(Material shown)

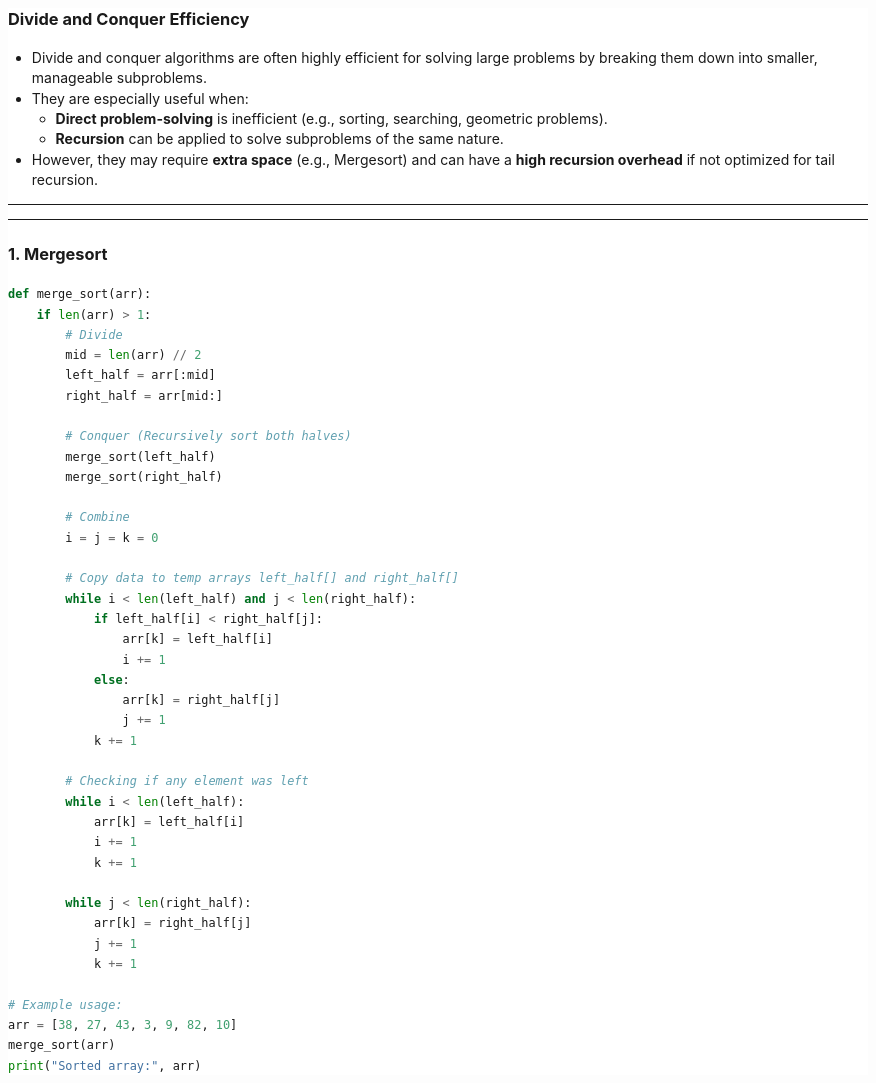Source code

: 
### Divide and Conquer Efficiency
- Divide and conquer algorithms are often highly efficient for solving large problems by breaking them down into smaller, manageable subproblems.
- They are especially useful when:
  - **Direct problem-solving** is inefficient (e.g., sorting, searching, geometric problems).
  - **Recursion** can be applied to solve subproblems of the same nature.
- However, they may require **extra space** (e.g., Mergesort) and can have a **high recursion overhead** if not optimized for tail recursion.

---

---

### 1. **Mergesort**

```python
def merge_sort(arr):
    if len(arr) > 1:
        # Divide
        mid = len(arr) // 2
        left_half = arr[:mid]
        right_half = arr[mid:]

        # Conquer (Recursively sort both halves)
        merge_sort(left_half)
        merge_sort(right_half)

        # Combine
        i = j = k = 0

        # Copy data to temp arrays left_half[] and right_half[]
        while i < len(left_half) and j < len(right_half):
            if left_half[i] < right_half[j]:
                arr[k] = left_half[i]
                i += 1
            else:
                arr[k] = right_half[j]
                j += 1
            k += 1

        # Checking if any element was left
        while i < len(left_half):
            arr[k] = left_half[i]
            i += 1
            k += 1

        while j < len(right_half):
            arr[k] = right_half[j]
            j += 1
            k += 1

# Example usage:
arr = [38, 27, 43, 3, 9, 82, 10]
merge_sort(arr)
print("Sorted array:", arr)
```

(End Material shown)

* _Instructions for the task_
Line count for the string "Mergesort": state how many lines in the data contain it, and output nothing else.

* _Result_
2